Bu Fransız yargı kararı, KKTC yönetimi tarafından egemenliğinin önemli bir teyidi olarak kabul edildi. Başbakan Ünal Üstel bizzat yaptığı açıklamada, Fransız mahkemesinin kararının KKTC'nin yetki alanında Avrupa Tutuklama Emirlerinin uygulanamayacağına dair yerleşik hukuki görüşlerini güçlendirdiğini belirtti. Kararın, KKTC'nin egemen haklarını vurguladığını ve Güney Kıbrıs'ın kuzeyde iddia edebileceği herhangi bir yetkiyi etkili bir şekilde ortadan kaldırdığını savundu. Kibris Gazetesi de bu sonucun, KKTC'nin yerleşik hukuki duruşunu pekiştirdiğini ve KKTC içindeki Taşınmaz Mal Komisyonu'nun mülkle ilgili anlaşmazlıklar için etkili bir iç hukuk yolu sunduğunu, böylece dış hukuki mekanizmaların alaka düzeyini azalttığını öne sürdü.

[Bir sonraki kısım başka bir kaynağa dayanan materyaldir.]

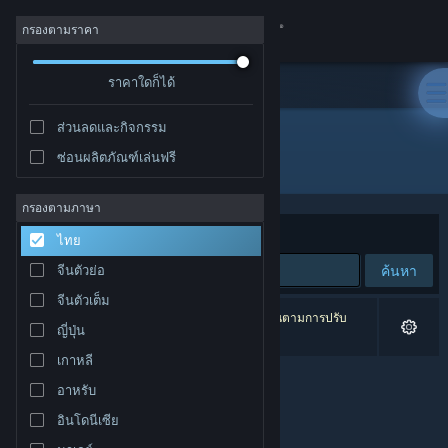
เข้าสู่ระบบ
กรองตามราคา
ร้านค้า
ราคาใดก็ได้
ส่วนลดและกิจกรรม
ชุมชน
ซ่อนผลิตภัณฑ์เล่นฟรี
ผู้พัฒนา: Glitchr Studio
เกี่ยวกับ
กรองตามภาษา
จัดเรียงตาม
ความเกี่ยวข้อง
ไทย
ฝ่ายสนับสนุน
ค้นหา
จีนตัวย่อ
จีนตัวเต็ม
เปลี่ยนภาษา
0 ผลลัพธ์ตรงกับที่คุณค้นหา 4 ผลิตภัณฑ์ได้ถูกละเว้นตามการปรับ
ญี่ปุ่น
แต่งของคุณ
รับแอป Steam แบบพกพา
เกาหลี
อาหรับ
ชมเว็บไซต์สำหรับเดสก์ท็อป
อินโดนีเซีย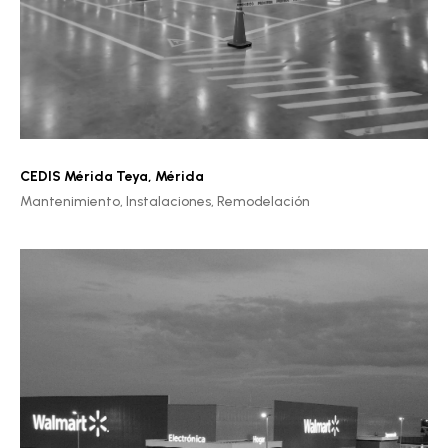
CEDIS Mérida Teya
,
Mérida
Mantenimiento,
Instalaciones,
Remodelación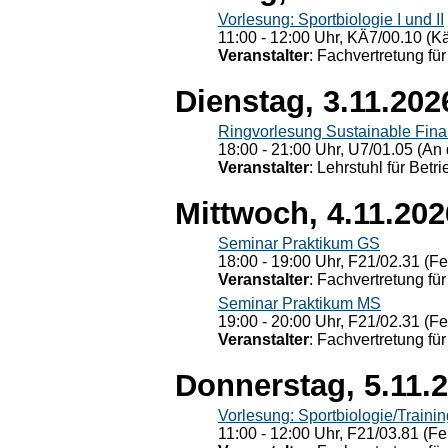
Vorlesung: Sportbiologie I und II
11:00 - 12:00 Uhr, KÄ7/00.10 (K
Veranstalter
: Fachvertretung für
Dienstag, 3.11.202
Ringvorlesung Sustainable Fin
18:00 - 21:00 Uhr, U7/01.05 (An 
Veranstalter
: Lehrstuhl für Bet
Mittwoch, 4.11.202
Seminar Praktikum GS
18:00 - 19:00 Uhr, F21/02.31 (F
Veranstalter
: Fachvertretung für
Seminar Praktikum MS
19:00 - 20:00 Uhr, F21/02.31 (F
Veranstalter
: Fachvertretung für
Donnerstag, 5.11.
Vorlesung: Sportbiologie/Trainin
11:00 - 12:00 Uhr, F21/03.81 (Fe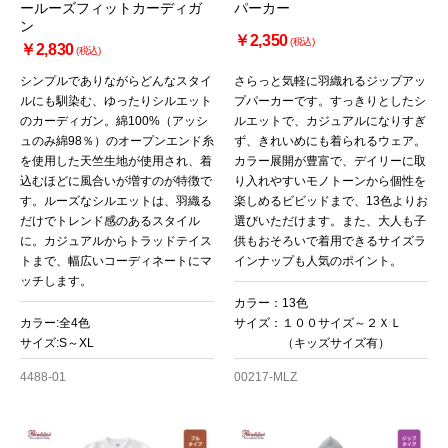
ールーズフィットカーディガ
パーカー
ン
￥2,350
(税込)
￥2,830
(税込)
シンプルでありながらどんなスタイ
さらっと気軽に羽織れるジップアッ
ルにも馴染む、ゆったりシルエット
プパーカーです。すっきりとしたシ
のカーディガン。綿100%（アッシ
ルエットで、カジュアルになりすぎ
ュのみ綿98％）のオープンエンド糸
ず、きれいめにも着られるウェア。
を使用した天竺生地が使用され、着
カラー展開が豊富で、デイリーに取
込むほどに風合いが増すのが特徴で
り入れやすいモノトーンから個性を
す。ルーズなシルエットは、羽織る
楽しめるビビッドまで、13色よりお
だけでトレンド感のあるスタイル
選びいただけます。また、大人も子
に。カジュアルからトラッドテイス
供もおそろいで着用できるサイズラ
トまで、幅広いコーディネートにマ
インナップも人気のポイント。
ッチします。
カラー：13色
カラー:全4色
サイズ：１００サイズ～２ＸＬ
サイズ:S～XL
（キッズサイズ有）
4488-01
00217-MLZ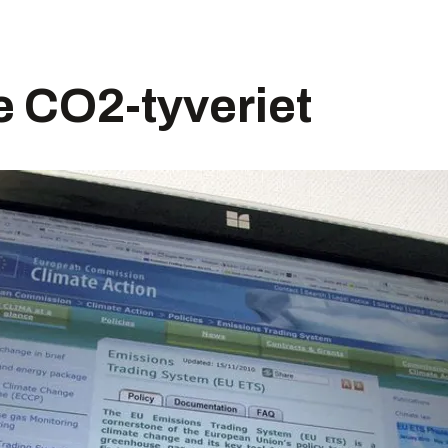
e CO2-tyveriet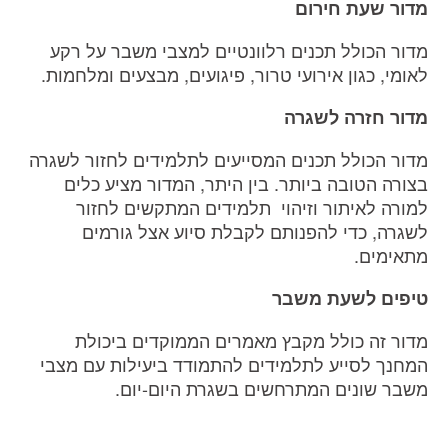
מדור שעת חירום
מדור הכולל תכנים רלוונטיים למצבי משבר על רקע
לאומי, כגון אירועי טרור, פיגועים, מבצעים ומלחמות.
מדור חזרה לשגרה
מדור הכולל תכנים המסייעים לתלמידים לחזור לשגרה
בצורה הטובה ביותר. בין היתר, המדור מציע כלים
למורה לאיתור וזיהוי תלמידים המתקשים לחזור
לשגרה, כדי להפנותם לקבלת סיוע אצל גורמים
מתאימים.
טיפים לשעת משבר
מדור זה כולל מקבץ מאמרים הממוקדים ביכולת
המחנך לסייע לתלמידים להתמודד ביעילות עם מצבי
משבר שונים המתרחשים בשגרת היום-יום.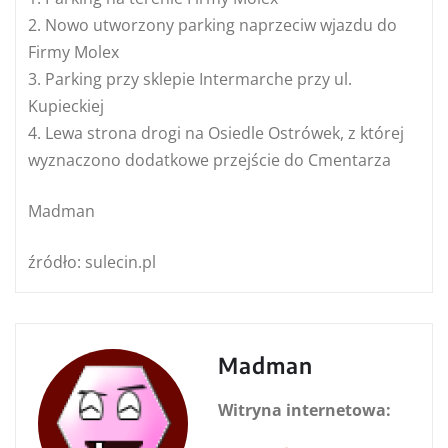
2. Nowo utworzony parking naprzeciw wjazdu do
Firmy Molex
3. Parking przy sklepie Intermarche przy ul.
Kupieckiej
4. Lewa strona drogi na Osiedle Ostrówek, z której
wyznaczono dodatkowe przejście do Cmentarza
Madman
źródło: sulecin.pl
Madman
Witryna internetowa: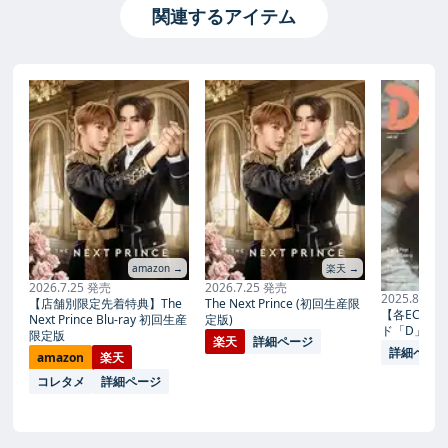
関連するアイテム
amazon →
楽天 →
2026.7.25 発売
2026.7.25 発売
2025.8.26
【店舗別限定先着特典】The
The Next Prince (初回生産限
【各EC特
Next Prince Blu-ray 初回生産
定版)
ド「D」 vol.
限定版
楽天
詳細ページ
詳細ペー
amazon
楽天
コレタメ
詳細ページ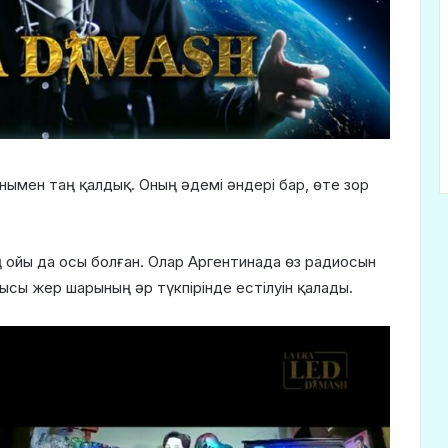
ымен таң қалдық. Оның әдемі әндері бар, өте зор
ң ойы да осы болған. Олар Аргентинада өз радиосын
ысы жер шарының әр түкпірінде естілуін қалады.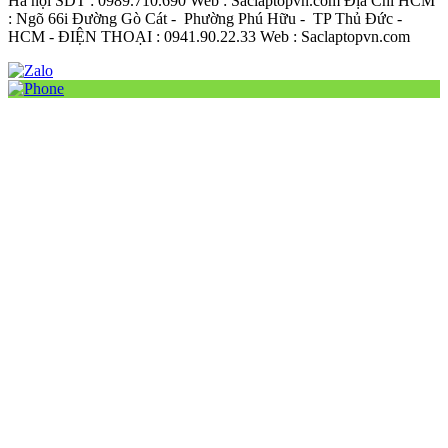
Hà nội SDT : 0989.710.690 Web : Saclaptopvn.com Địa Chỉ HCM
: Ngõ 66i Đường Gò Cát - Phường Phú Hữu - TP Thủ Đức -
HCM - ĐIỆN THOẠI : 0941.90.22.33 Web : Saclaptopvn.com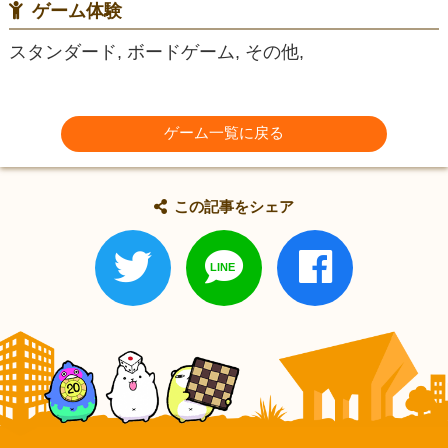
ゲーム体験
スタンダード, ボードゲーム, その他,
ゲーム一覧に戻る
この記事をシェア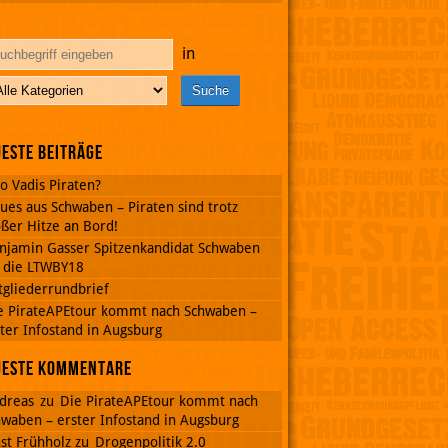
in
este Beiträge
o Vadis Piraten?
ues aus Schwaben – Piraten sind trotz
ßer Hitze an Bord!
njamin Gasser Spitzenkandidat Schwaben
r die LTWBY18
tgliederrundbrief
e PirateAPEtour kommt nach Schwaben –
ter Infostand in Augsburg
ueste Kommentare
dreas
zu
Die PirateAPEtour kommt nach
waben – erster Infostand in Augsburg
st Frühholz
zu
Drogenpolitik 2.0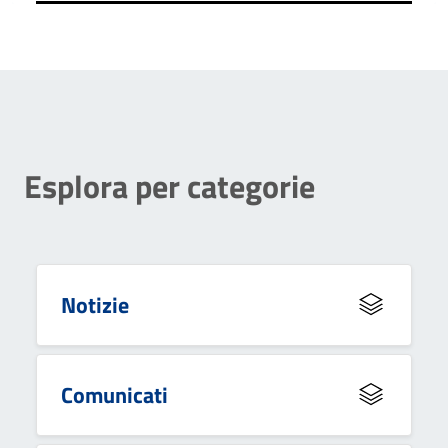
Esplora per categorie
Notizie
Comunicati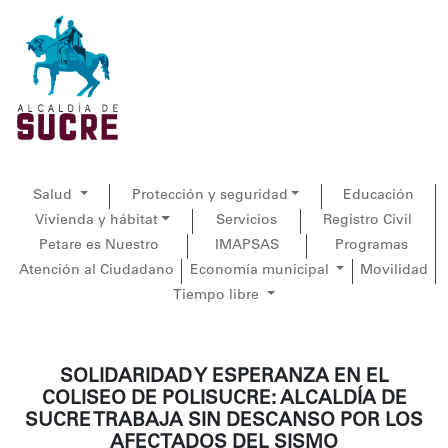
Salud
Protección y seguridad
Educación
Vivienda y hábitat
Servicios
Registro Civil
Petare es Nuestro
IMAPSAS
Programas
Atención al Ciudadano
Economía municipal
Movilidad
Tiempo libre
SOLIDARIDAD Y ESPERANZA EN EL
COLISEO DE POLISUCRE: ALCALDÍA DE
SUCRE TRABAJA SIN DESCANSO POR LOS
AFECTADOS DEL SISMO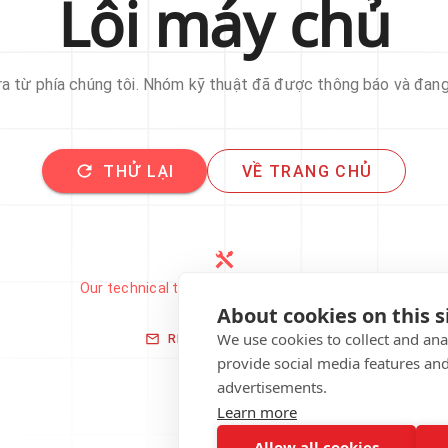
Lỗi máy chủ
 ra từ phía chúng tôi. Nhóm kỹ thuật đã được thông báo và đan
THỬ LẠI
VỀ TRANG CHỦ
Our technical team has been automatically
notified.
About cookies on this s
We use cookies to collect and an
REPORT THIS ISSUE
provide social media features an
advertisements.
Learn more
Allow all cookies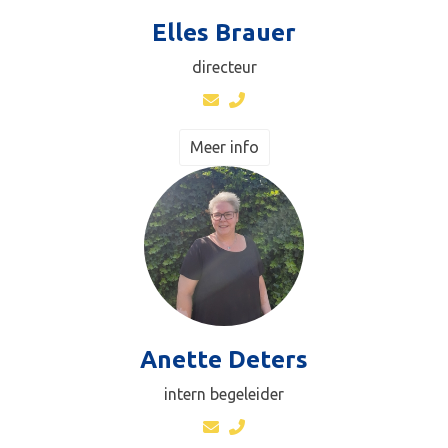
Elles Brauer
directeur
Meer info
Anette Deters
intern begeleider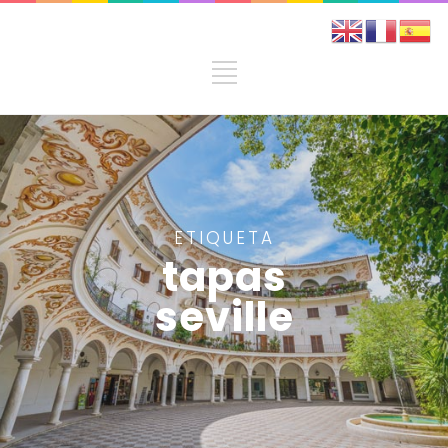
ETIQUETA
tapas
seville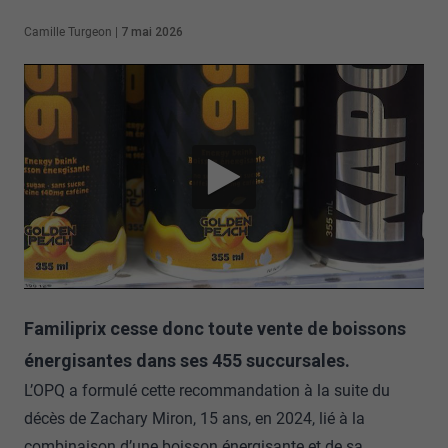
Camille Turgeon
|
7 mai 2026
Familiprix cesse donc toute vente de boissons
énergisantes dans ses 455 succursales.
L’OPQ a formulé cette recommandation à la suite du
décès de Zachary Miron, 15 ans, en 2024, lié à la
combinaison d’une boisson énergisante et de sa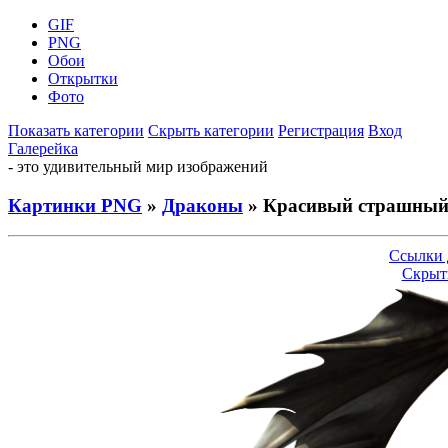
GIF
PNG
Обои
Открытки
Фото
Показать категории
Скрыть категории
Регистрация
Вход
Галерейка
- это удивительный мир изображений
Картинки PNG
»
Драконы
» Красивый страшный
Ссылки 
Скрыт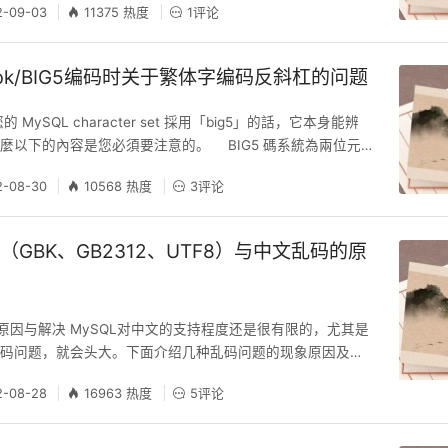
2-09-03
11375 热度
1评论
符串的去重 – 方法1 利用explode和array_unique函数实
e_get_contents函数将文件全
gbk/BIG5编码时关于繁体字编码反斜杠的问题
MySQL character set 採用「big5」的話，它本身能辨
麼以下的內容是您必須要注意的。 BIG5 碼系統為兩位元
可定義 19782 個字碼。其高、低位元組的範圍如下： 高位
2-08-30
10568 热度
3评论
FE（ASCII 129 ～ 254） 低位元組：0x40 ～ 0x7E 與 0xA1
4 ～ 126
集（GBK、GB2312、UTF8）与中文乱码的原
的原因与解决 MySQL对中文的支持程度还是很有限的，尤其是
乱码问题，就会头大。下面介绍几种乱码问题的现象原因及解
 乱码问题1：用PHPmyAdmin操作MySQL数据库时汉字显
2-08-28
16963 热度
5评论
P语言编写的网页显示MySQL数据时所有汉字都变成了乱码。
Admin输入汉字正常，但当PHP网页显示MySQL数据时汉字就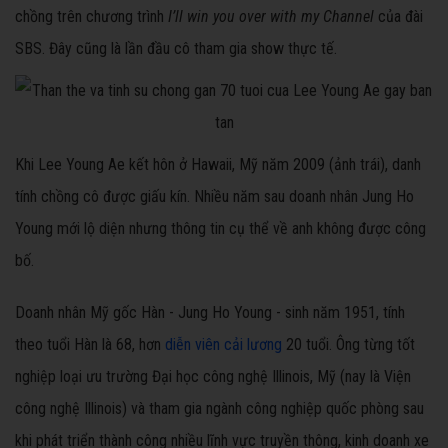
chồng trên chương trình
I’ll win you over with my Channel
của đài
SBS. Đây cũng là lần đầu cô tham gia show thực tế.
Khi Lee Young Ae kết hôn ở Hawaii, Mỹ năm 2009 (ảnh trái), danh
tính chồng cô được giấu kín. Nhiều năm sau doanh nhân Jung Ho
Young mới lộ diện nhưng thông tin cụ thể về anh không được công
bố.
Doanh nhân Mỹ gốc Hàn - Jung Ho Young - sinh năm 1951, tính
theo tuổi Hàn là 68, hơn
diễn viên cải lương
20 tuổi. Ông từng tốt
nghiệp loại ưu trường Đại học công nghệ Illinois, Mỹ (nay là Viện
công nghệ Illinois) và tham gia ngành công nghiệp quốc phòng sau
khi phát triển thành công nhiều lĩnh vực truyền thông, kinh doanh xe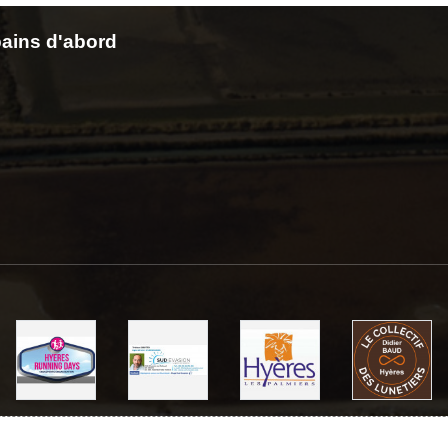
ains d'abord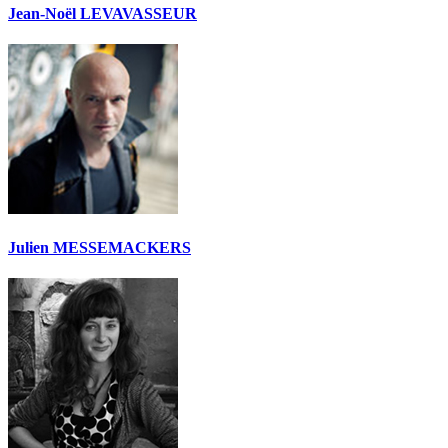
Jean-Noël LEVAVASSEUR
Julien MESSEMACKERS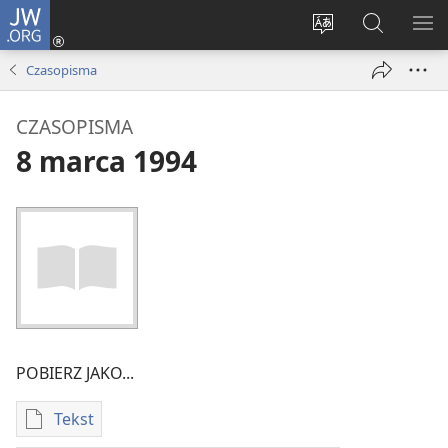
JW.ORG
Logowanie
(opens
Wybór
Szukaj
PO
new
języka
na
ME
Czasopisma
window)
JW.ORG
CZASOPISMA
8 marca 1994
POBIERZ JAKO...
Tekst
Ustawienia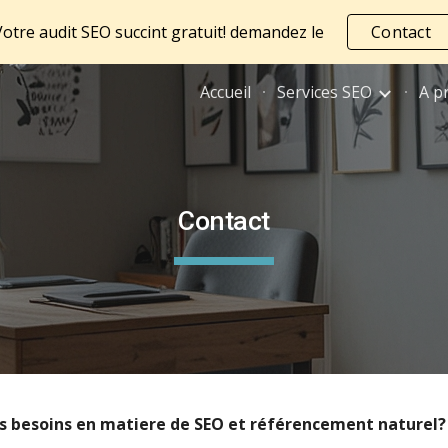
Votre audit SEO succint gratuit! demandez le
Contact
ip to main content
Skip to navigat
Accueil
Services SEO
A p
Contact
s besoins en matiere de SEO et référencement naturel? 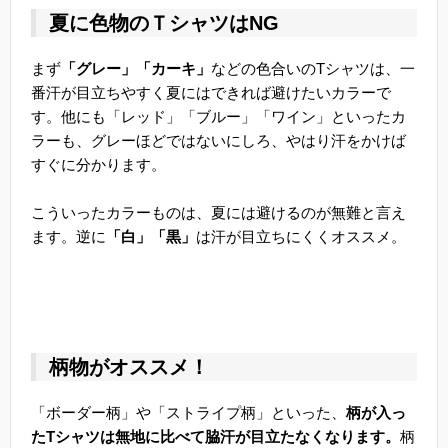
夏に色物のＴシャツはNG
まず
「グレー」「カーキ」
などの色合いのTシャツは、一
番汗が目立ちやすく夏にはできれば避けたいカラーで
す。他にも「レッド」「ブルー」「ワイン」といったカ
ラーも、グレーほどではないにしろ、やはり汗をかけば
すぐに分かります。
こういったカラーものは、夏には避けるのが無難と言え
ます。逆に
「白」「黒」
は汗が目立ちにくくオススメ。
柄物がオススメ！
「ボーダー柄」や「ストライプ柄」といった、
柄が入っ
たTシャツは無地に比べて脇汗が目立たなくなります。
柄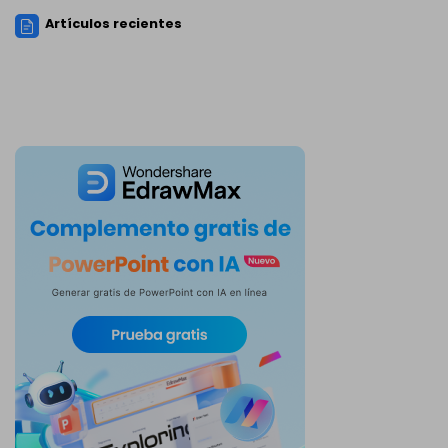
Artículos recientes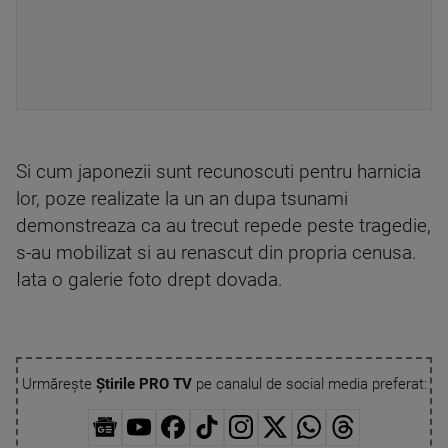
Si cum japonezii sunt recunoscuti pentru harnicia
lor, poze realizate la un an dupa tsunami
demonstreaza ca au trecut repede peste tragedie,
s-au mobilizat si au renascut din propria cenusa.
Iata o galerie foto drept dovada.
Urmărește
Știrile PRO TV
pe canalul de social media preferat: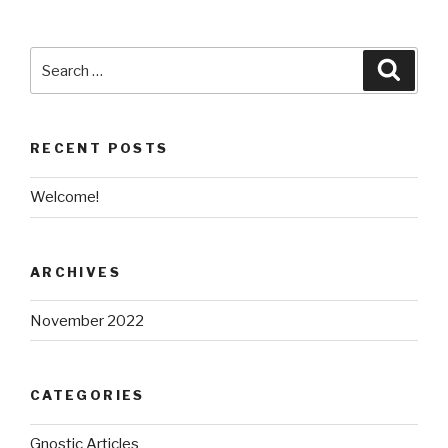
Search
Searc
for:
RECENT POSTS
Welcome!
ARCHIVES
November 2022
CATEGORIES
Gnostic Articles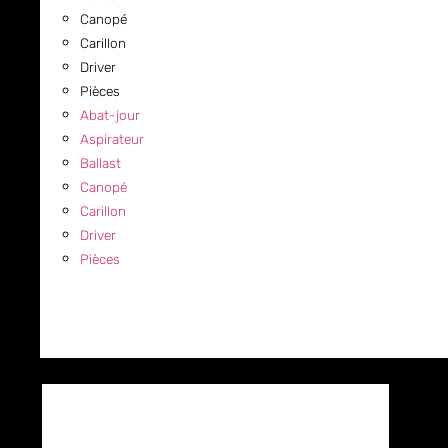
Canopé
Carillon
Driver
Pièces
Abat-jour
Aspirateur
Ballast
Canopé
Carillon
Driver
Pièces
COMMERCIAL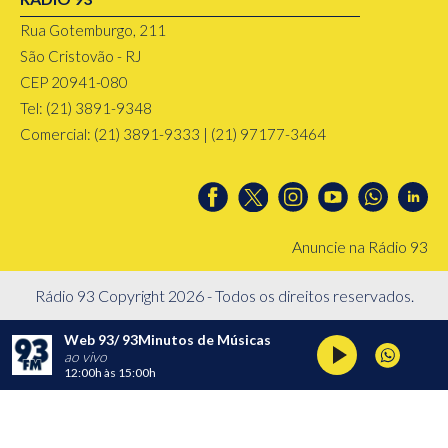
Rua Gotemburgo, 211
São Cristovão - RJ
CEP 20941-080
Tel: (21) 3891-9348
Comercial: (21) 3891-9333 | (21) 97177-3464
Anuncie na Rádio 93
Rádio 93 Copyright 2026 - Todos os direitos reservados.
Web 93/ 93Minutos de Músicas
ao vivo
12:00h
às
15:00h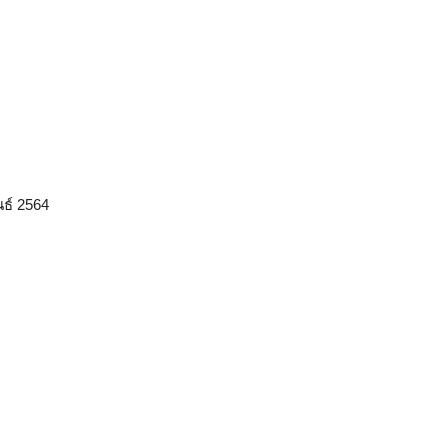
ธ์ 2564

Cahitoglu'nun devam eden hukuki mücadelelerinin hem iç hem de uluslararası algı açısından önemli sonuçları var. Yönetim içindeki bu denli üst düzeyde yolsuzluk iddiaları, kamu güveni üzerinde caydırıcı bir etki yaratabilir ve yönetim protokollerinin kapsamlı bir şekilde gözden geçirilmesini gerektirebilir. Eş zamanlı olarak, Jafari iadesi davasındaki Fransız mahkemesinin kararı, Cahitoglu'nun kişisel suçlamalarından görünüşte bağımsız olsa da, KKTC'nin konumu ve bazı AB hukuki çerçevelerinden özerklik iddiası açısından önemli siyasi ve hukuki sonuçlar doğuruyor. Cahitoglu'nun iddia edilen mali suiistimallerine ilişkin soruşturma devam ederken, durumun akışkan olduğu ve daha fazla gelişmenin beklendiği belirtiliyor.